Cocaine can also inhibit voltage-gated sodium channels in nerve cell axons. These channels are necessary to generate action potentials. So, cocaine’s ability to stop voltage-gated sodium channels allows it to block nerve signal conduction. Thus, when the drug is applied locally to tissue it can prevent transmission of nerve signals along sensory nerves permitting it to act as a local anesthetic (i.e. it has a numbing effect).
Cocaine is abused for the “rush” is produces. Feelings associated with this “rush” are euphoria, a sense of well being, exhilaration, heightened energy, inflated self-esteem, talkativeness and diminished fatigue. The drug can also induce irritability, anxiety, verbal aggression and restlessness. When a user “crashes” or comes down from cocaine, he or she feels withdrawal symptoms, which include depression, increased appetite, fatigue, and dysphoric mood. The “crash” occurs because after the initial “high” normal levels of dopamine are undershot, because neurons run out of dopamine neurotransmitters. The receptors for dopamine then disappear as a response mechanism to the high availability of the neurotransmitter. This contributes to the user’s tolerance and need for a larger dose of the drug to maintain his or her “high”. It is this “high” that causes people to come back for more of the drug, regardless of the fact that it is not good for our bodies.

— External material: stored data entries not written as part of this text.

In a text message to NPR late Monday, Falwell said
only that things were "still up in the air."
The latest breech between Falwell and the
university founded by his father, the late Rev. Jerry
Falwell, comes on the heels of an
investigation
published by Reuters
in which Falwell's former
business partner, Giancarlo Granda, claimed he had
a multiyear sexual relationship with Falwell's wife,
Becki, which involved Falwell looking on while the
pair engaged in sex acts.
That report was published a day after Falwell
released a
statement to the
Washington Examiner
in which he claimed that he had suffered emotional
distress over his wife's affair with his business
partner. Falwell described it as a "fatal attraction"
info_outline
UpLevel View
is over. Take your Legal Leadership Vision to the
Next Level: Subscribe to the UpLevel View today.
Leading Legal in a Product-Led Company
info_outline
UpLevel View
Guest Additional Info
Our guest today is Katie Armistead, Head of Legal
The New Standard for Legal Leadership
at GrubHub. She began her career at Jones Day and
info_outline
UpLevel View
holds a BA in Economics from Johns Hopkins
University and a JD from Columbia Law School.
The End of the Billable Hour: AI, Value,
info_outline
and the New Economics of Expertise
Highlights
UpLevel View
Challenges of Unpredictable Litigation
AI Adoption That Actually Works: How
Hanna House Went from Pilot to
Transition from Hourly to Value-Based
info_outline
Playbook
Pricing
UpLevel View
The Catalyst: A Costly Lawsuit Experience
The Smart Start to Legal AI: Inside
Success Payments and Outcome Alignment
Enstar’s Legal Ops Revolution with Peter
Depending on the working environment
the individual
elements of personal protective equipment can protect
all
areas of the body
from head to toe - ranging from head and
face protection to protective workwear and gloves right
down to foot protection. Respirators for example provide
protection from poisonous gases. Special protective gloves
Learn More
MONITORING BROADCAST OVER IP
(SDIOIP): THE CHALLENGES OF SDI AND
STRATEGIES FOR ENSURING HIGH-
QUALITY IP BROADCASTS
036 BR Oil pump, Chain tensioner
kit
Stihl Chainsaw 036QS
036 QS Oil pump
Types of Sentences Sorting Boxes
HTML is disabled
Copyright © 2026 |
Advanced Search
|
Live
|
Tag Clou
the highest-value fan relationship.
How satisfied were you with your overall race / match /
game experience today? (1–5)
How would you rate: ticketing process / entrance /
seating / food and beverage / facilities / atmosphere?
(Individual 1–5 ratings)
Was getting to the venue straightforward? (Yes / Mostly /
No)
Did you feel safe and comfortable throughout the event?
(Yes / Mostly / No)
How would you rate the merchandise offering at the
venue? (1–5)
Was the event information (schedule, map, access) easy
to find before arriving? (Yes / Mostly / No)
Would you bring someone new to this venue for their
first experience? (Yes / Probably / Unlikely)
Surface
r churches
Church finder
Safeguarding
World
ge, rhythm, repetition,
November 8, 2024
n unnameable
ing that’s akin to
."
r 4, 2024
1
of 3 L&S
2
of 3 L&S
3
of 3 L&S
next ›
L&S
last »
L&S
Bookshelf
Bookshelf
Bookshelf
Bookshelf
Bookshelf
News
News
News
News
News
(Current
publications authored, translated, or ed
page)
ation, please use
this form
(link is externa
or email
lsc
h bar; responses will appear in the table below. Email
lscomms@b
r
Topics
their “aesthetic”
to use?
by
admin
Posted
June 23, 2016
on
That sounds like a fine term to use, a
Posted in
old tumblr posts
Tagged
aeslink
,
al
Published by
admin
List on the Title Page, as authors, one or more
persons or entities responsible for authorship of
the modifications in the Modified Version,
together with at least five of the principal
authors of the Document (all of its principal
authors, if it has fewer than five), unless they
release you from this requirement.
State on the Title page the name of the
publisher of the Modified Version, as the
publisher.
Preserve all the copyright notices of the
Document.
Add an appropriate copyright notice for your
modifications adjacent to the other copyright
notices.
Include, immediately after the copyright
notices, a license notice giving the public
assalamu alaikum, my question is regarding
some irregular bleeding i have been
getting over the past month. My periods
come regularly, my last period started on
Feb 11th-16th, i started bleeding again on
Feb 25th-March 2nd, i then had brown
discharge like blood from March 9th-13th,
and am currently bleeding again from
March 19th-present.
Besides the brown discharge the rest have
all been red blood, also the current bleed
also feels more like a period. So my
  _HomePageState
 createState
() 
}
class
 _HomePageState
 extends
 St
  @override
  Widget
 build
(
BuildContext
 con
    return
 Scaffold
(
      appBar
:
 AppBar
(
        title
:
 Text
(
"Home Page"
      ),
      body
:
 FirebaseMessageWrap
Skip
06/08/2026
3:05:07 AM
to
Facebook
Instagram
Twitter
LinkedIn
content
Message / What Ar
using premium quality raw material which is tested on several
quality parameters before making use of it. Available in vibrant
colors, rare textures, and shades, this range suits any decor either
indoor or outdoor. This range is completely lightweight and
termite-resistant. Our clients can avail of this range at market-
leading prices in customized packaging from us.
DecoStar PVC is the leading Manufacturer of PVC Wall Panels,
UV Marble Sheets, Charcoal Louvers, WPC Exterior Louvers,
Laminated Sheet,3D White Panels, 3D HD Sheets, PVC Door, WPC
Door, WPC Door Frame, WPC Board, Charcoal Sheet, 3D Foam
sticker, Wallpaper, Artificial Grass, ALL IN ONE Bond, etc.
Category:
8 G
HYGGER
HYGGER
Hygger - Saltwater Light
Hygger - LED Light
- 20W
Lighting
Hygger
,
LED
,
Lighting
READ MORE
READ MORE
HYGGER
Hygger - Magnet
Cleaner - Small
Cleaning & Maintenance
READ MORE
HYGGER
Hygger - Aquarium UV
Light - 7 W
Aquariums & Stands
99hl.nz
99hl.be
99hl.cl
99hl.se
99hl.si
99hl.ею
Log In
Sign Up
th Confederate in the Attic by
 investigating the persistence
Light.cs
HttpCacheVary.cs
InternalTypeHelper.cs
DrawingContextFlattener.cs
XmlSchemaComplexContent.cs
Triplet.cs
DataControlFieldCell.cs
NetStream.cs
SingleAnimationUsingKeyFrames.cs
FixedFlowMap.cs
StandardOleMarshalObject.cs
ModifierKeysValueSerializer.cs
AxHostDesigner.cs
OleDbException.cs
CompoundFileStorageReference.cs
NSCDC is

Because cocaine is a central nervous system stimulant it produces physiological effects too. The most common side effects include increased heart rate, vasoconstriction, hypertension, and hypothermia. High doses of cocaine can lead to death due to the drug’s ability to induce seizures, respiratory failure, heart failure, stroke, and intracranial hemorrhaging.
Evidence has also indicated that cocaine has adverse long-term effects on the brain. Cocaine can decrease the number of dopamine transporters in the caudate nucleus and putamen, which suggests that the overall number of dopaminergic terminals in these regions is diminished. As a result, the probability of Parkinson’s disease increases as people who have abused the drug get older.
Meyer, J. & Quenzer, L. (2005). Psychopharmacology: Drugs, the Brain and Behavior. Massachusetts: Sinauer Associates Inc.